Isoler son habitation sans se ruiner, c’est possible !

Comment savoir si votre habitation est mal isolée ?

Outre l’inconfort provoqué par une mauvaise isolation de la maison, la facture énergétique peut très vite grimper à cause de la déperdition de la chaleur. Il est donc nécessaire de vérifier minutieusement les signaux pouvant annoncer une dégradation de l’isolation si l’on ne veut pas voir son budget  énergétique augmenter et risquer de se retrouver avec une installation défectueuse. Ces signaux sont nombreux :

  • L’humidité s’implante dans votre logement et laisse des traces, ou de la moisissure notamment aux angles du plafond.

 

  • Vous constatez une mauvaise répartition de la chaleur, avec certaines pièces plus froides et difficiles à chauffer que d’autres.

 

  • Certains plafonds et murs intérieurs sont froids et vous constatez une sensation de froid rien qu’en vous approchant d’eux.

 

  • La température à l’intérieur de votre maison varie en fonction de celle de l’extérieur, elle se rafraichit en hiver et est trop chaude en été.

 

  • L’air frais s’infiltre alors même qu’aucune fenêtre ni porte ne soit ouverte, et l’air chaud s’enfuit.

 

  • Les bruits extérieurs sont fortement audibles, signe de mauvaise isolation phonique.

Dès lors que l’on retrouve un ou plusieurs de ces symptômes chez soi, il ne faut pas hésiter à entamer les démarches pour y répondre.  Tout d’abord, vous pouvez commencer par réaliser un diagnostic de performance énergétique (DPE), qui affirmera si votre habitation est bien isolée ou non.  Ainsi, grâce à ce diagnostic, vous pourrez prendre connaissance de l’état énergétique de votre maison et donc de ses points forts et ses inconvénients et en faire les travaux nécessaires pour pallier ses faiblesses et à terme, faire de grosses économies.

 

  1. Comment refaire son isolation ?

L’isolation thermique par l’extérieur consiste à envelopper le bâtiment d’un manteau isolant. Aujourd’hui, une isolation par l’extérieur peut être envisagée lors d’une rénovation complète ou un ravalement de façade, et ce simplement après s’être informé sur les règles d’urbanisme de la commune ou l’on effectue des travaux.  Cette technique peut être efficace en cas de rénovation complète de façades pour autant qu’il n’y ait pas de contrainte architecturale ou trop de baies vitrées.  Elle a pour principaux avantages de ne pas réduire la surface habitable du logement et les habitants peuvent rester lors des travaux.

L’isolation thermique par l’intérieur nécessite quant à elle le traitement de points singuliers, comme les planchers par une isolation sous dalles flottantes.
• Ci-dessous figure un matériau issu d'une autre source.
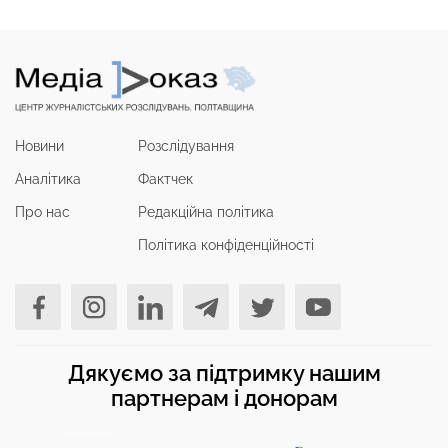
Новини
Розслідування
Аналітика
Фактчек
Про нас
Редакційна політика
Політика конфіденційності
Дякуємо за підтримку нашим
партнерам і донорам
On peut en profiter pour faire un traitement acoustique entre logements et développer un système de chauffage et de rafraîchissement. Elle a pour avantage d’être moins onéreuse que l’isolation extérieure, et d’être rapide et facile à mettre en œuvre.

  • De quelles aides puis-je profiter ?

Dans le cadre de la transition énergétique, l’Etat donne droit à des prix et subventions visant à encourager et à faciliter les travaux d’isolation pour les ménages.  Ces subventions sont nombreuses et tout le monde peut en profiter : –          Le crédit d’impôt Transition Energétique (CITE), qui permet au propriétaire ou au locataire, résident en France, qui s’engage à réaliser des dépenses afin de faire des travaux de rénovation énergétique de son logement en résidence principale, et construit depuis plus de 2 ans, et ainsi en déduire une partie de ses impôts, à savoir 30% du matériel hors taxes.  –          L’Eco prêt à taux zéro (Eco-PTZ), qui permet au propriétaire, habitant ou bailleur de bénéficier d’un prêt à taux zéro de 30 000 euros maximum pour financer des travaux d’éco-rénovation.

 

  • La TVA à taux réduit (5,5%) sur les dépenses de main d’œuvre et les fournitures utilisées lors de travaux d’amélioration énergétique d’un bâtiment. La main d’œuvre doit être professionnelle, l’artisan devant être reconnu garant de l’environnement (RGE) .Les travaux concernés sont les suivants : Chaudières à condensation, individuelles ou collectives, appareils de régulation et de programmation du chauffage, pompes à chaleur air/eau (chauffage ou chauffage et eau chaude sanitaire),travaux d’isolation, équipements de production d’énergie utilisant une source d’énergie renouvelable (chauffage ou eau-chaude solaire, éolienne, hydraulique ou de biomasse)Les travaux doivent respecter les critères d’éligibilité applicables au crédit d’impôt.

Enfin, pour les ménages les plus modestes, l’ANAH (L’Agence Nationale de l’Habitat) propose des aides pour les rénovations thermiques, allant jusqu’à 50% du coût total des travaux effectués.